The BBC news release was followed by one from the three essay sponsors, who condemned BBC’s “scurrilous attack.”
“This call to shutdown academic research and free speech is typical of B’nai Brith’s contempt for the basic principles of academic institutions. These tactics of intimidation are becoming an all too common refrain of pro-Israel organizations and are simply designed to stem the growing public awareness of Israel’s apartheid policies.”
On a related matter, Len Rudner, director of community relations for Canadian Jewish Congress, said a new organization, High School Students Against Israeli Apartheid, was created last month at Israeli Apartheid Week, an annual event held on university campuses.
Congress is concerned that “outside agents provocateurs” would attempt to radicalize high school students and create “a hostile and harassing environment for students who are Israeli, or pro-Israel or who don’t agree with the Palestinian narrative.”
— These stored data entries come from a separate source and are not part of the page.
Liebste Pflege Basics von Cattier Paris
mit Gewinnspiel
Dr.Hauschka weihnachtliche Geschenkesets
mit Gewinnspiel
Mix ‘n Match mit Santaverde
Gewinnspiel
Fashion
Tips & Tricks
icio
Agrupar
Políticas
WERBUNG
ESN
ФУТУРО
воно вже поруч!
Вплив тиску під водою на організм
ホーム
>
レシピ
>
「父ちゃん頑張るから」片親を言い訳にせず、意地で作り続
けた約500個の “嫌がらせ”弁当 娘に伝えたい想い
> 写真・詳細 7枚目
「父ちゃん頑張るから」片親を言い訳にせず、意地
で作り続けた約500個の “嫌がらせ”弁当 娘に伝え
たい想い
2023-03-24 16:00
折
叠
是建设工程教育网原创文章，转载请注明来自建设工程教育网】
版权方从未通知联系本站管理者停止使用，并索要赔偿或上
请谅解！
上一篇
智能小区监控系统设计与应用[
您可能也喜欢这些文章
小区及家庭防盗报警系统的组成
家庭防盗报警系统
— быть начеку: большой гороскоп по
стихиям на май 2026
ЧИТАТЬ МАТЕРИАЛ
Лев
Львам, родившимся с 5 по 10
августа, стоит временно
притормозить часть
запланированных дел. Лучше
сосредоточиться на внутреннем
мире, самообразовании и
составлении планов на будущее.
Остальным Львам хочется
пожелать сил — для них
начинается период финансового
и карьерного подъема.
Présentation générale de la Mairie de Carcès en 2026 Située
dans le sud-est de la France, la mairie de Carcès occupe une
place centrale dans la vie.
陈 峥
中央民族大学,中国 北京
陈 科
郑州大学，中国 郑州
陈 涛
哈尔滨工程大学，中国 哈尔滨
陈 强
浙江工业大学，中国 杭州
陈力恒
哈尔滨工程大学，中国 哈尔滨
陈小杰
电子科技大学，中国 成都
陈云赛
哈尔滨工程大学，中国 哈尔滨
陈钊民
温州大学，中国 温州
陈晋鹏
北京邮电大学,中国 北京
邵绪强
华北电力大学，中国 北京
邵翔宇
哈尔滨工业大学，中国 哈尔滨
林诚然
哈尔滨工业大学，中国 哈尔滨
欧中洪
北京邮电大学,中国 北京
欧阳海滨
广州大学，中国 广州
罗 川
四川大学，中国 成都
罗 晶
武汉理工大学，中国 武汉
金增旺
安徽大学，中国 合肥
Congress has brought its concerns to the attention of Ontario school boards and has asked Jewish agencies across the country to do the same in their regions.
“This is not about the right of students to pick sides but about the potential of people with no business in the schools of mixing in the schools,” Rudner said.
These people, he continued, are promoting a political agenda “and don’t have the welfare of the students at heart but want to turn the schools into incubators for radical politics at the universities,” he said.